The credits you earned in the U.S. almost certainly would not carry over to any program you could find in Singapore. Every school’s Executive MBA has a different structure and format--and, for that matter, most schools don’t even accept much in the way of transfer credits. Apart from that issue, do you really want a degree from a Singaporean university or from one of the “transplant” programs from the U.K. or Australia that have sprung up there? Do you want to have to start at the beginning again in a new program in any case?

You could of course wait until you get transferred back to the U.S. to pick up your education once more, but that’s going to be a while and it’s not guaranteed that you’ll end up back in Hartford when you do return. If you had chosen Purdue’s Executive MBA program, however, you would simply have flown to Purdue once every six months or so from Singapore instead of from Hartford, and never missed a beat in earning your degree. Ask John Green, who’s the individual just described and who’s a 2001 graduate of the program. He moved, took his new job in Singapore, and timed his home leaves to the U.S. to coincide with his Purdue MBA residencies. Says John: “My degree would have been delayed by at least a year had it not been for Purdue’s modular program and flexible structure.”

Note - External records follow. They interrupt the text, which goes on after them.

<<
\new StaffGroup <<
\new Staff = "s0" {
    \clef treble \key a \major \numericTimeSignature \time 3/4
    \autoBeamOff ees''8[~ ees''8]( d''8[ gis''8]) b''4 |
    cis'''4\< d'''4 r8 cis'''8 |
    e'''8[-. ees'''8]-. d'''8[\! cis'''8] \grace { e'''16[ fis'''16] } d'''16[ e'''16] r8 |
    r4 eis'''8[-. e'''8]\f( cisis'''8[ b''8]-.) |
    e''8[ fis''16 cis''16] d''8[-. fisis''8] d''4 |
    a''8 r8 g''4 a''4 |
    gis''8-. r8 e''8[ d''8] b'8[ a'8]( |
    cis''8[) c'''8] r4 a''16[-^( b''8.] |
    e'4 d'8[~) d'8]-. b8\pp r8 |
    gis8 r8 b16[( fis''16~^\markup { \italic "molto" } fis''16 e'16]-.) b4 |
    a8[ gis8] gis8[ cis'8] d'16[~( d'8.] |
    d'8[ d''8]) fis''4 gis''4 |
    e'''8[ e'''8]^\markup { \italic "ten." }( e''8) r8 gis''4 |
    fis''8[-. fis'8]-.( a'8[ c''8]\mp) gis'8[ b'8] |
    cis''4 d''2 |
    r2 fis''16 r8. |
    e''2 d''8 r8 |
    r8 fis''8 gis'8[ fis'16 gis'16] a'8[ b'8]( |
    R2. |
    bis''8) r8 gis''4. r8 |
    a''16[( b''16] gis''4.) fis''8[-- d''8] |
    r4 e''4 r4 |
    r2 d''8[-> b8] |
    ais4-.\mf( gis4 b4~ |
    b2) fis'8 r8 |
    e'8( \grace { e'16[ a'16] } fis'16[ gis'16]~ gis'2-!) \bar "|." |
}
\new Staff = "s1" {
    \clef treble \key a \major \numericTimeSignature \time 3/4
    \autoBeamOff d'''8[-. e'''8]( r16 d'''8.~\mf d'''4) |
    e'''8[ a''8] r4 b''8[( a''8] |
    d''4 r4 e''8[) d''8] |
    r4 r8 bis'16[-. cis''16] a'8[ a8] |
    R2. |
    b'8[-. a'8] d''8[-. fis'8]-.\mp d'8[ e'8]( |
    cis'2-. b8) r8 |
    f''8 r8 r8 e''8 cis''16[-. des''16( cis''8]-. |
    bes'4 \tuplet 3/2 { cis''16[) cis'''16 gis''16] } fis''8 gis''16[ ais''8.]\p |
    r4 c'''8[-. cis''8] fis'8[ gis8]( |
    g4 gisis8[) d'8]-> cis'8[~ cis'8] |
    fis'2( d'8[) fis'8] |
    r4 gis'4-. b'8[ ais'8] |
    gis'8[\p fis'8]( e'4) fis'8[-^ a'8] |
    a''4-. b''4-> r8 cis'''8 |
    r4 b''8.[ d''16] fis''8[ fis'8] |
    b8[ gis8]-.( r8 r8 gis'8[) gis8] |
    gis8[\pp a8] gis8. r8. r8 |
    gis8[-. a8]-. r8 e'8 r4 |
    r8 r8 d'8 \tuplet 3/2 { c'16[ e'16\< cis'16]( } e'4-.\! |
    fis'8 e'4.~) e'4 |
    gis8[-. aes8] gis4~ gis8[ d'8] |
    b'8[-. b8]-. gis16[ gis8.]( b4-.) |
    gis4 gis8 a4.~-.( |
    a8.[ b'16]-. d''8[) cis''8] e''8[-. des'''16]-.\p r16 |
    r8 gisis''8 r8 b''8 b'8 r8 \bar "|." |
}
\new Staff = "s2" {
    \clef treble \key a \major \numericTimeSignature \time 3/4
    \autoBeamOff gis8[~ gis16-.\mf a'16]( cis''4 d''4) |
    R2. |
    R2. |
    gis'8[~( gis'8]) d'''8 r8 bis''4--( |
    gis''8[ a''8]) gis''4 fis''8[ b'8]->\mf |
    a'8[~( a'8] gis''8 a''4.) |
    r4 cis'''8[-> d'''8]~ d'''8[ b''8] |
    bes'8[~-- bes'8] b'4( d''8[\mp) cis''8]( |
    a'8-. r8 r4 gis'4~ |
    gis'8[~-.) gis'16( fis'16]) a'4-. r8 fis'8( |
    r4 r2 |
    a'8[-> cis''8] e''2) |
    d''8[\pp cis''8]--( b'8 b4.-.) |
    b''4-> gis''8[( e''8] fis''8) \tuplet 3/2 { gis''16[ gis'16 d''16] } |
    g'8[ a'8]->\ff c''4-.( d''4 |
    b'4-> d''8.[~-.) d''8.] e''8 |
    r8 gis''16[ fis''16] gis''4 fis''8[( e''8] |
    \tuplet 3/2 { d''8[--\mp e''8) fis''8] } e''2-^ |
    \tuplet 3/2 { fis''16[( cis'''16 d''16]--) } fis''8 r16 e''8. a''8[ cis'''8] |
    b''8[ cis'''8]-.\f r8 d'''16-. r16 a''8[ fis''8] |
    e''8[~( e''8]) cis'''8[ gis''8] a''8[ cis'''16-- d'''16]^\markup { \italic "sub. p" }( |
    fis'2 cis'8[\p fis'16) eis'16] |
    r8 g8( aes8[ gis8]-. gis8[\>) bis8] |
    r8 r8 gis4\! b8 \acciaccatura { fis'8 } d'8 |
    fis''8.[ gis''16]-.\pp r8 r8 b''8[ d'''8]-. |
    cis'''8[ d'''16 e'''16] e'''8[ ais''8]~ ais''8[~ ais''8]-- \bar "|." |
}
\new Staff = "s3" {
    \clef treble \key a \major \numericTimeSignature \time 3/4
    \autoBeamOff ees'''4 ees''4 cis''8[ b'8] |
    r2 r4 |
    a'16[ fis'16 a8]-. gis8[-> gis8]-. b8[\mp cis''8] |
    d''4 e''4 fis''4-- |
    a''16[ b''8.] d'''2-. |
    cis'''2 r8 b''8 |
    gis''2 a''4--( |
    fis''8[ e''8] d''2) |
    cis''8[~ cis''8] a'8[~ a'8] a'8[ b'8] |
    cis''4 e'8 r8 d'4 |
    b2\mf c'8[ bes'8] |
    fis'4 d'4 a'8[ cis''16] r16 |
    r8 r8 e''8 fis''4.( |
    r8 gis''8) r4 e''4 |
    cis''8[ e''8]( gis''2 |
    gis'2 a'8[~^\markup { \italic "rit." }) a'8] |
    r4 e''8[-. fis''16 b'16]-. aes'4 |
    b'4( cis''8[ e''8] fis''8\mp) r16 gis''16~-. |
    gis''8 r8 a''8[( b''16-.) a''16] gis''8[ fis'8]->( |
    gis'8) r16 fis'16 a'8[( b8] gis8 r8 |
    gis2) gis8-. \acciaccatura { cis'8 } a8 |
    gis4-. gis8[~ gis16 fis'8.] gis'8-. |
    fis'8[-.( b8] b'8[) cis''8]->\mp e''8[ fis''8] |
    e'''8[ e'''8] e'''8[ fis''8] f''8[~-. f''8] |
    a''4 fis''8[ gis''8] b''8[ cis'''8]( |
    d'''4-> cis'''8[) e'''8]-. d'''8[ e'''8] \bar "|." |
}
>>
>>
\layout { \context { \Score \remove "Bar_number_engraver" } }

Executive MBA program in the classroom

The same set of circumstances, albeit with somewhat shorter distances involved, would apply to someone who began an Executive MBA program in, say, Minneapolis and got sent by their company to San Francisco or Dallas part way through. The ease with which these sorts of geographical career moves can be accommodated without interrupting one’s education and also without giving up the benefits of live class sessions and face-to-face interactions with fellow students is a major advantage when you’re “learning at a distance” in the Purdue manner.

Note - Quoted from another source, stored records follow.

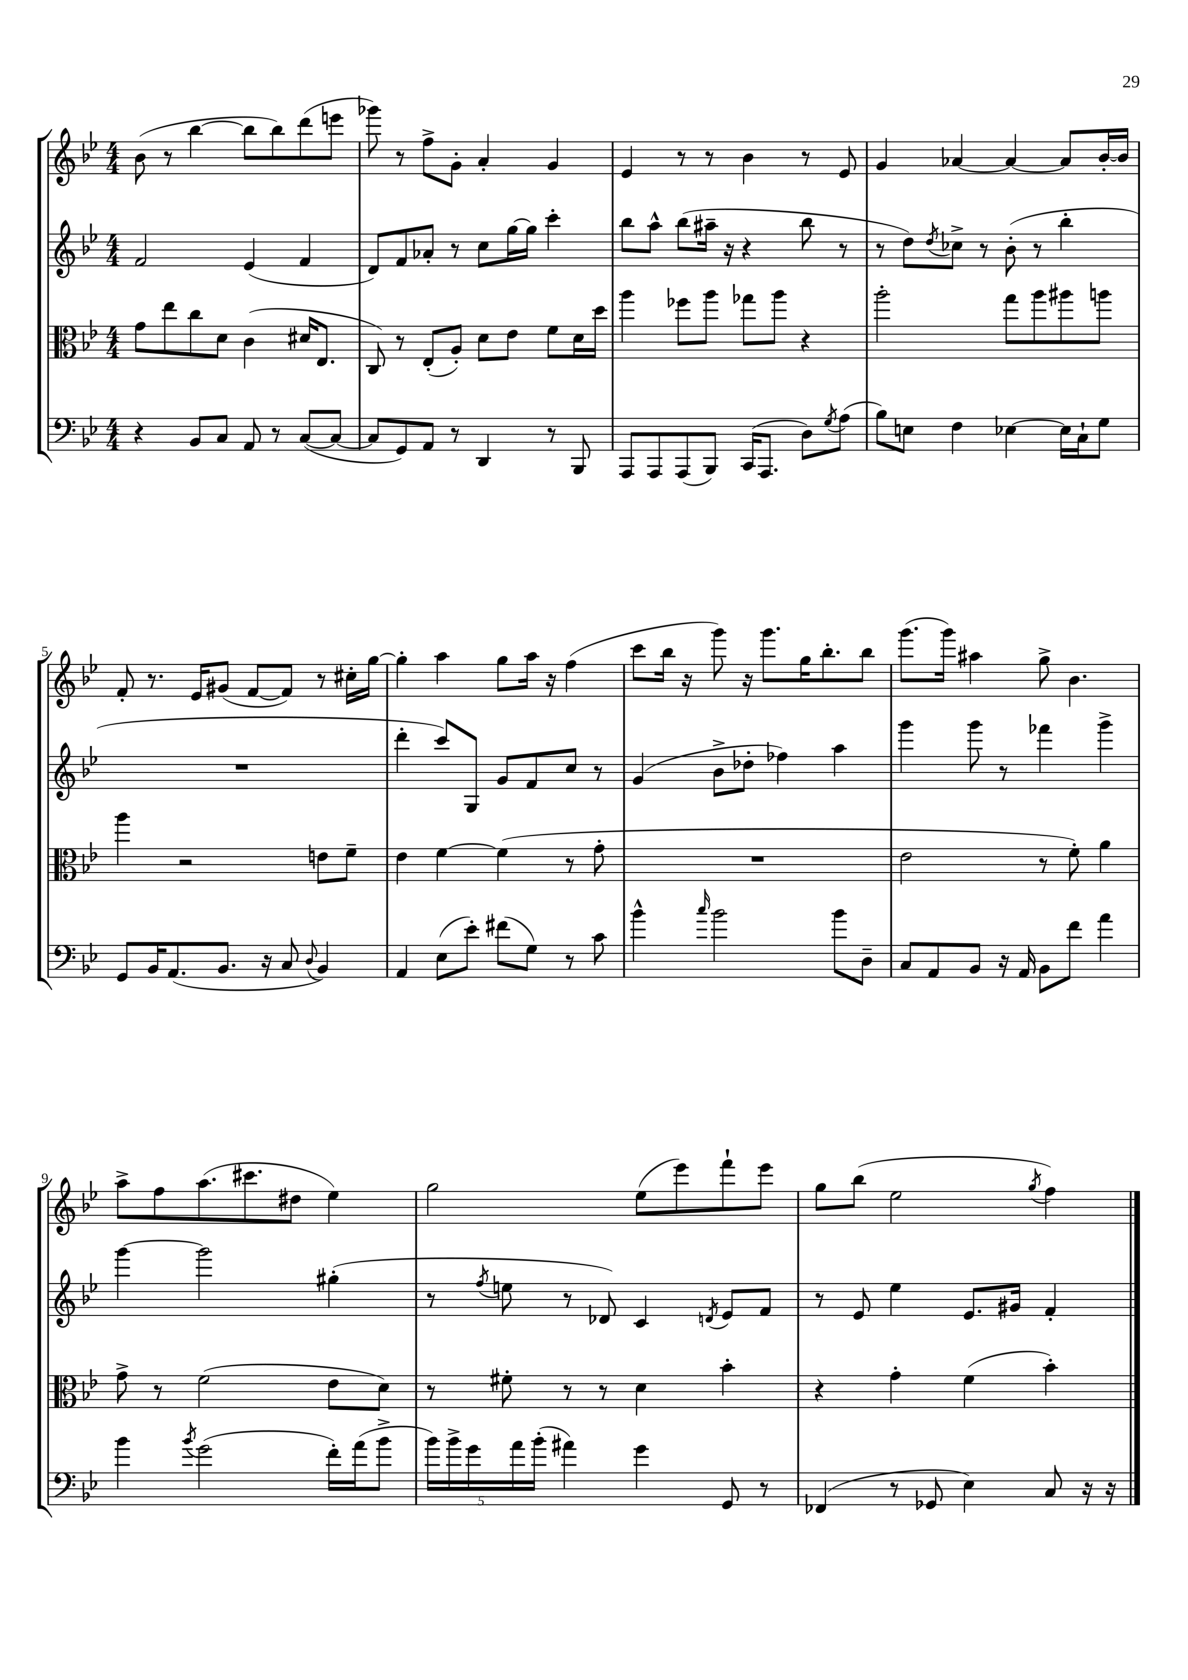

**kern	**kern	**kern	**kern
*staff4	*staff3	*staff2	*staff1
*clefF4	*clefC3	*clefG2	*clefG2
*k[b-e-]	*k[b-e-]	*k[b-e-]	*k[b-e-]
*M4/4	*M4/4	*M4/4	*M4/4
4r	8g	2f	(8b-
.	8ee-	.	8r
8BB-	8cc	.	[4bb-
8C	8d	.	.
8AA	(4c	(4e-	8bb-]
8r	.	.	8bb-)
([8C	16d#	4f	(8ddd
.	8.E-	.	.
8C_	.	.	8eee
=	=	=	=
8C]	8C)	8d)	8ggg-)
8GG)	8r	8f	8r
8AA	(8E-'	8a-'	8ff^
8r	8A')	8r	8g'
4DD	8d	8cc	4a'
.	8e-	[16gg	.
.	.	16gg]	.
8r	8f	4ccc'	4g
8BBB-	16d	.	.
.	16dd	.	.
=	=	=	=
8AAA	4aa	8bb-	4e-
8AAA	.	8aa^^	.
(8AAA	8ff-	(8bb-	8r
8BBB-)	8aa	16aa#~	8r
.	.	16r	.
(16CC	8gg-	4r	4b-
8.AAA	.	.	.
.	8aa	.	.
8D)	4r	8bb-	8r
8qG	.	.	.
(8A	.	8r	8e-
=	=	=	=
8B-)	2aa'	8r	4g
8E	.	8dd)	.
.	.	8qdd	.
4F	.	8cc-^	[4a-
.	.	8r	.
[4E-	8gg	(8b-'	4a-_
.	8aa	8r	.
16E-]	8aa#	4bb-'	8a-]
16C`	.	.	.
8G	8aa	.	[16b-'
.	.	.	16b-]
=	=	=	=
8GG	4aa	1r	8f'
16BB-	.	.	8.r
(8.AA	.	.	.
.	2r	.	.
.	.	.	16e-
8.BB-	.	.	(8g#
.	.	.	[8f
16r	.	.	.
8C	.	.	8f])
8qqD	.	.	.
4BB-)	8e	.	8r
.	8f~	.	16cc#'
.	.	.	[16gg
=	=	=	=
4AA	4e-	4ddd'	4gg']
(8E-	[4f	8ccc)	4aa
8e-')	.	8G	.
(8f#	(4f]	8g	8gg
8G)	.	8f	16aa
.	.	.	16r
8r	8r	8cc	(4ff
8c	8g'	8r	.
=	=	=	=
4b-^^	1r	(4g	8ccc
.	.	.	16bb-
.	.	.	16r
16qqcc	.	.	.
2b-	.	8b-^	8ggg)
.	.	8dd-'	16r
.	.	.	8.ggg
.	.	4ff-)	.
.	.	.	16gg
.	.	.	8.bb-'
8b-	.	4aa	.
8D~	.	.	8bb-
=	=	=	=
8C	2e-	4ggg	(8.ggg
8AA	.	.	.
.	.	.	16ggg)
8BB-	.	8ggg	4aa#
16r	.	8r	.
16AA	.	.	.
8BB-	8r	4fff-	8gg^
8f	8f')	.	4.b-
4a	4a	4ggg^	.
=	=	=	=
4b-	8g^	[4ggg	8aa^
.	8r	.	8ff
8qb-	.	.	.
(2g	(2f	2ggg]	(8.aa
.	.	.	8.ccc#
.	.	.	8dd#
16f')	8e-	(4gg#'	4ee-)
(16a	.	.	.
8b-^	8d)	.	.
=	=	=	=
20b-)	8r	8r	2gg
20b-^	.	.	.
20g	.	.	.
.	.	8qff	.
.	8f#'	8ee	.
20a	.	.	.
(20b-'	.	.	.
4a#)	8r	8r	.
.	8r	8d-)	.
4g	4d	4c	(8ee-
.	.	.	8eee-)
.	.	8qd	.
8GG	4b-'	8e-	8fff`
8r	.	8f	8eee-
=	=	=	=
(4FF-	4r	8r	8gg
.	.	8e-	(8bb-
8r	4g'	4ee-	2ee-
8GG-	.	.	.
4E-)	(4f	8.e-	.
.	.	16g#	.
.	.	.	8qgg
8C	4b-')	4f'	4ff)
16r	.	.	.
16r	.	.	.
==	==	==	==
*-	*-	*-	*-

Purdue is not the only institution that offers this sort of opportunity, but it was the first to do so and its program consistently shows up in the top 20 in the Executive MBA rankings by Business Week, U.S. News and World Report, and The Financial Times. Among the emulators of the Purdue approach are several of the recently-created collaborative Executive MBA programs that are being offered by consortia of European and U.S. business schools. The Trium Global EMBA program involving New York University, the London School of Economics, and HEC in Paris is one of these. Purdue has its own transcontinental variant, the IMM (for International Master’s in Management) Program that includes business school partners--and residencies--in the Netherlands, Germany, and Hungary.

The educational “business model” in question therefore is both flexible and extendible. We believe it brings together the best executive mba training, organized around case analyses and class discussion, and the enhancements offered by distance learning technology and the Internet. The potential--and actual--student audience is, quite literally, a worldwide one. As, these days, it needs to be.